Il Governo invita a “scomparire” la Provincia di Vibo: il riparto dei fondi

Dalle formule e dai parametri utilizzati dal Governo per la ripartizione dei contributi, a favore delle Province a Statuto ordinario per gli anni dal 2019 al 2033, per il finanziamento di piani di sicurezza a valenza pluriennale per la manutenzione di strade e scuole è venuta fuori una realtà da chiarire e modificare: la Provincia di Vibo Valentia sostanzialmente viene cancellata.

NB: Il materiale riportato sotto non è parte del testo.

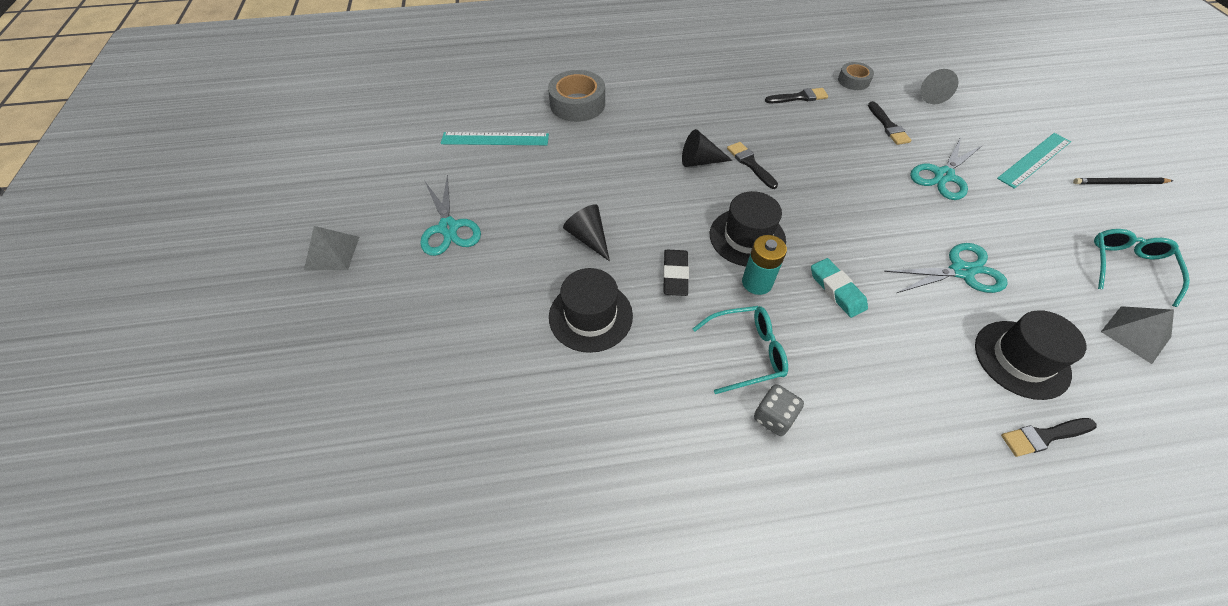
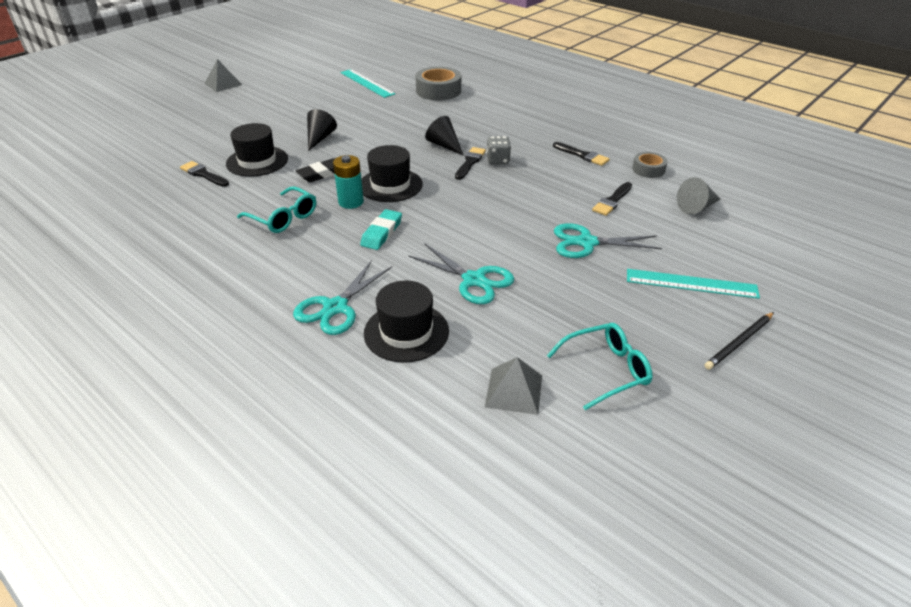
camera: 50 degrees right, 15 degrees down
turquoise scissors [420,175,481,256] -> turquoise scissors moved to [293,260,392,335]
grey dice [754,384,804,436] -> grey dice moved to [486,136,511,164]
black brush [1001,418,1097,457] -> black brush moved to [180,161,229,187]
black pencil [1073,178,1173,184] -> black pencil turned 90 degrees counterclockwise [705,312,774,370]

Fissare in circa 300.000 euro (oltre 6 milioni destinati a Cosenza e quasi 5 e mezzo quelli assegnati a Campobasso, giusto per avere un’idea) il contributo significa (in assenza di altri provvedimenti) mettere i sigilli all’Ente, porlo in una condizione di (ulteriore) immobilità, abbandonare il territorio imponendo di fatto l’emigrazione. Se l’obiettivo è quello di chiudere la Provincia di Vibo (scelta che potrebbe anche non essere contestabile se associata al successivo accorpamento a Catanzaro), allora il Governo deve avere il coraggio di farlo con un atto ufficiale netto.
Stabilire somme così esigue, al di là della valutazione meritocratica della gestione (il riferimento è anche alla mancata presentazione dei bilanci), significa offendere una comunità. Significa calpestare quei pochi diritti rimasti ai cittadini, già privati di servizi essenziali. A queste latitudini tutti gli uffici e le attività chiudono o vengono drasticamente ridimensionati: i casi della banca di Fabrizia e dell’Agenzia delle Entrate di Serra San Bruno sono solo gli ultimi di un elenco lunghissimo. Ripercorrerlo comincia a diventare un’impresa difficile: Pretura, Giudice di Pace, Inps, ospedale sono diventati simboli di un processo di spoliazione che sembra essere il frutto di una logica decisa dall’alto ed agevolata da colpe e corresponsabilità locali. Ma se non ci si ribella (civilmente) pensando solo agli interessi di baracca, allora forse è meglio fare i bagagli ed accettare un destino deciso da altri.